With the benefit of hindsight, “The Book of Boba Fett” was part epilogue, a whole lot of prologue, and one giant valentine to the original “Star Wars” trilogy, attempting to put a different spin on peripheral players and underdeveloped life forms.
That was a lot (indeed, a bit too much) to juggle, as became clear when the series took an abrupt turn back into what felt more like a third season of “The Mandalorian” in the midst of its seven-episode run. Boba Fett might have great armor, but as characters go, the series exposed a rather hollow shell.

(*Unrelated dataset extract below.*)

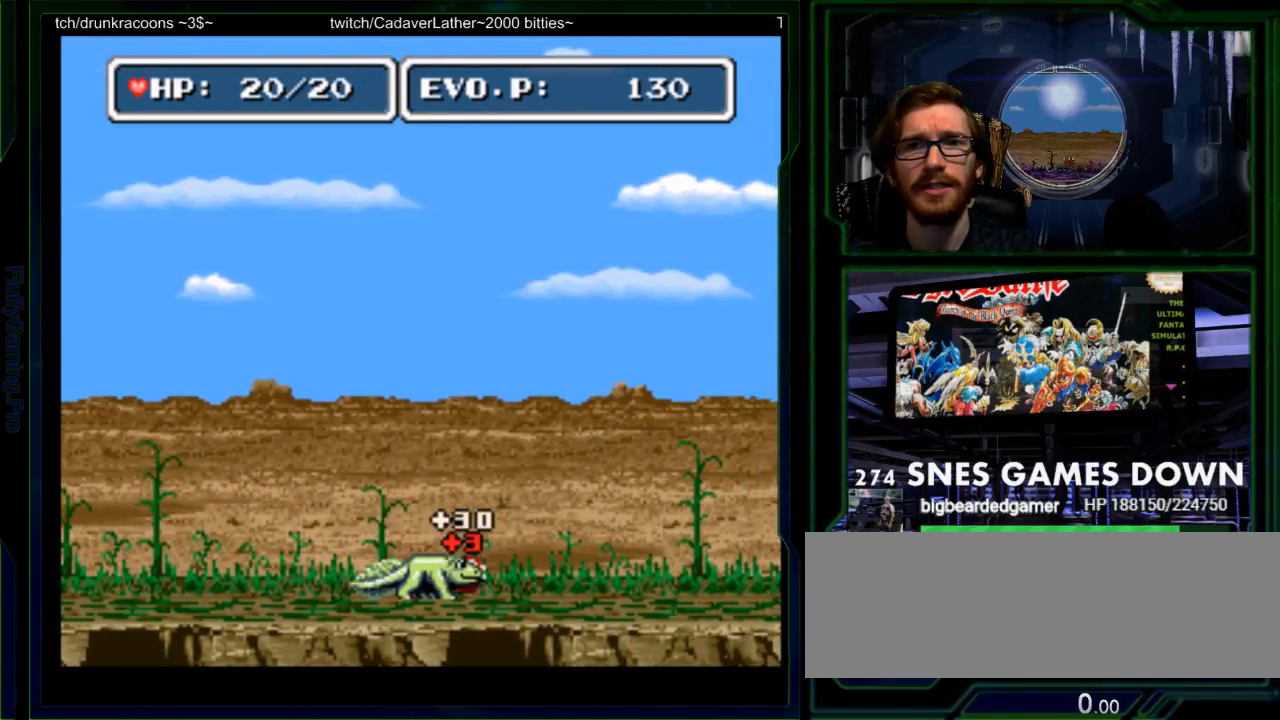
{"buttons": ["DPAD_RIGHT"], "events": [[50, "DPAD_LEFT", "down"], [467, "DPAD_LEFT", "up"], [467, "DPAD_RIGHT", "down"]]}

Still, series creator Jon Favreau and collaborators Dave Filoni and Robert Rodriguez clearly had plenty of action figures with which they wanted to play, all while maneuvering to reunite the central duo from “The Mandalorian.”
The action-packed finale included a protracted showdown between Boba Fett (Temuera Morrison) and his ragtag roster of allies against the criminal Pyke syndicate, which not only had them outnumbered but seemingly outflanked. The ensuing battle – in the season’s longest installment – contained numerous last-minute rescues and an old-style western gunfight, pitting Boba against the bounty hunter Cad Bane (again voiced by Corey Burton), another fan favorites imported from the “Star Wars” animated universe, which planted fertile seeds for the live-action fare.
One recurring theme in “Book of Boba Fett” sought to showcase residents of Tatooine that played minor roles in the original trilogy in a different light. Here, that included Boba’s (somewhat) tamed Rancor monster joining in the final battle, which followed the more sympathetic view of the Tuskens during Boba’s time with them in earlier episodes.
Despite rousing moments the series couldn’t entirely overcome its awkward structure, which underscored that “Boba Fett” existed as an offshoot of “The Mandalorian.” The final episodes thus went about the task of bringing that title character back together with Grogu, a.k.a. Baby Yoda, after he had found a new home and destiny under the tutelage of Luke Skywalker. (An encore appearance by Mark Hamill, along with Rosario Dawson as Ahsoka Tano, elevated “fan service” to almost giddy extremes.)
While that term is usually evoked derisively, Favreau and Filoni have embraced the idea of giving the audience what it wants – less out of a sense of obligation than because that’s what they want to see too.
That said, after the crescendo of that Luke cameo at the end of season two, one suspects the reunion was motivated at least in part by Disney’s desire to ensure that it can keep peddling “Baby Yoda” merchandise.
Overall, “Book of Boba Fett” represented an interesting if not wholly successful experiment, adding pieces to a “Star Wars” live-action arsenal for Disney+ that can now look forward to eagerly anticipated series featuring Obi-Wan Kenobi and Ahsoka – characters with more heft than Boba Fett ultimately brought to the party.
Given the tone of these shows, think of this as a very expensive “B” western. As for those who might have been skeptical whether Boba Fett, given his limited screen time through the years, could sustain his own program, the way “The Book of Boba Fett” unfolded, for better and worse, basically rendered that question moot.